This week, the Securities and Exchange Commission finalized rules requiring proxy advisory firms to provide access to final proxy reports to all companies and to distribute company responses to voting recommendations to investor clients.
The SEC’s actions capped a nearly two-year long rulemaking effort focusing on the proxy process in which the Association’s Center On Executive Compensation played a major role in ensuring regulators understood the concerns surrounding proxy advisory firms.
- All companies must have the ability to obtain a final proxy report prior to or in conjunction with general distribution to a proxy advisor’s clients.

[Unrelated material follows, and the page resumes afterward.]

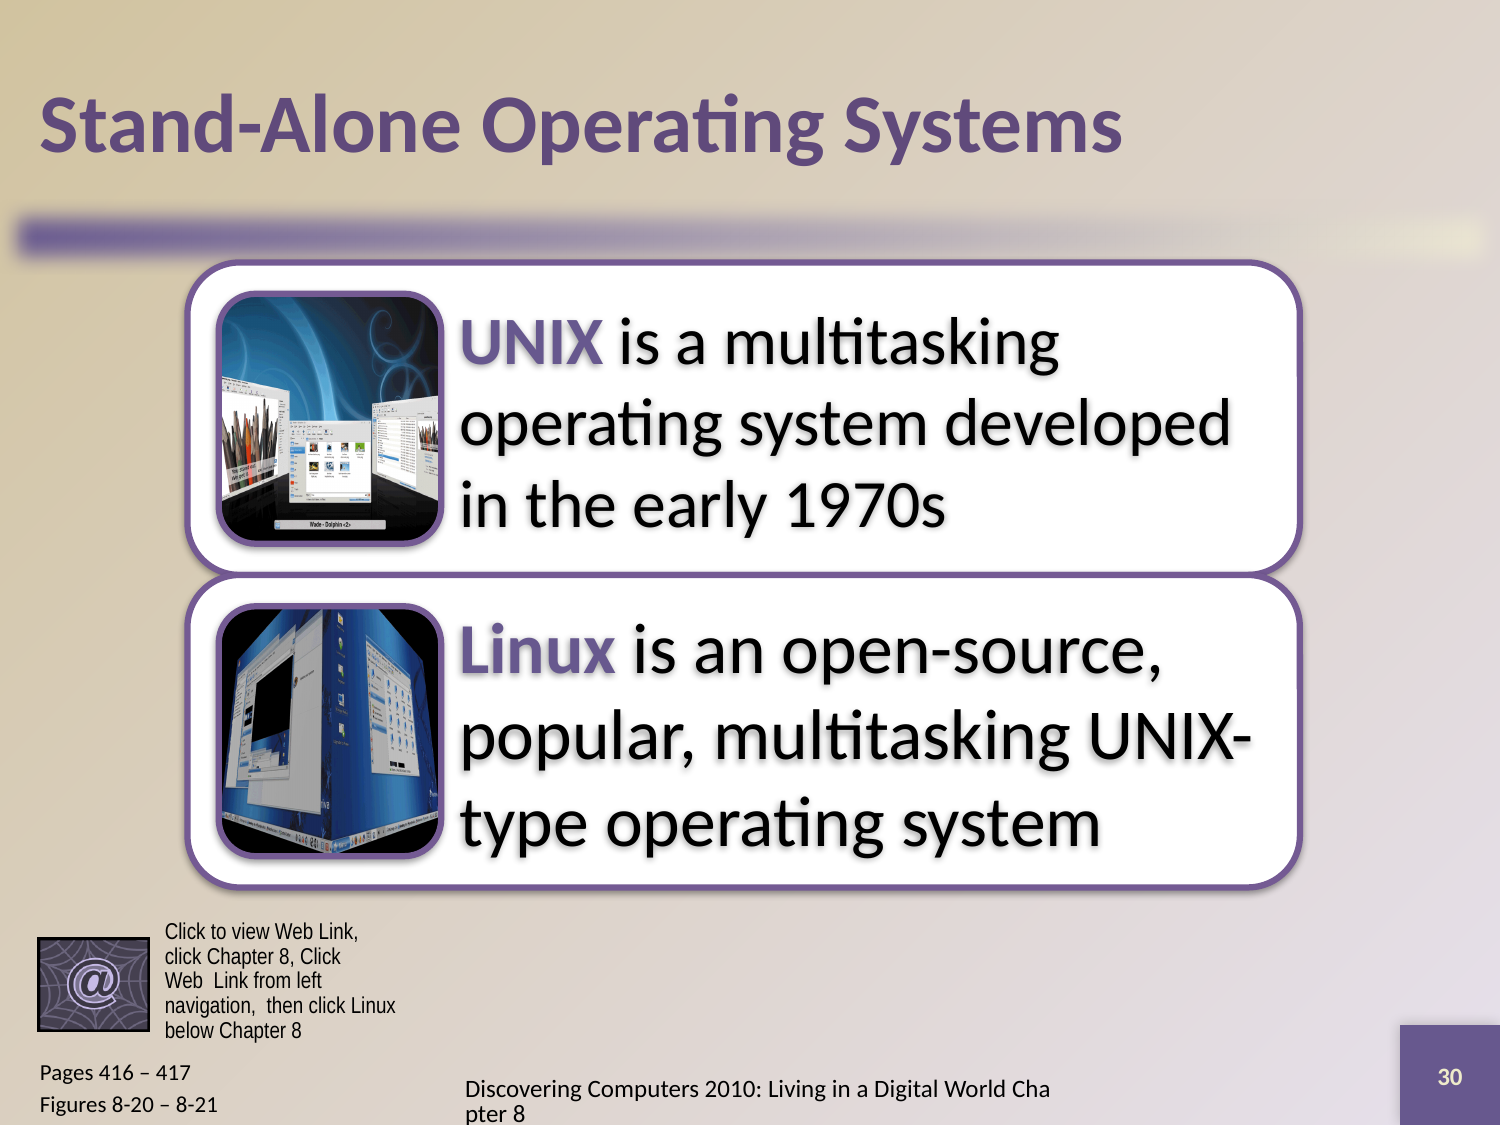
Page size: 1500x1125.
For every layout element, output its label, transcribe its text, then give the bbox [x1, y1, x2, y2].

- Proxy advisors must notify investor clients of and provide a hyperlink to a company response to the proxy advisory firm report in “a timely manner before the shareholder meeting (or, if no meeting, before the votes, consents, or authorizations may be used to effect the proposed action).” On the timing, in his remarks, Commissioner Roisman noted the notification of a company response must be issued “in a timely manner before those clients vote.”
- Proxy advisors must provide specific conflict of interest disclosures in the proxy report or within the medium delivering the proxy report to investors.
- Proxy reports constitute a federal proxy solicitation subject to anti-fraud rules. The SEC officially codified its view that proxy voting recommendations provided by proxy advisory firms constitute a federal proxy solicitation subject to federal rules – a view which underpins the entirety of the new requirements.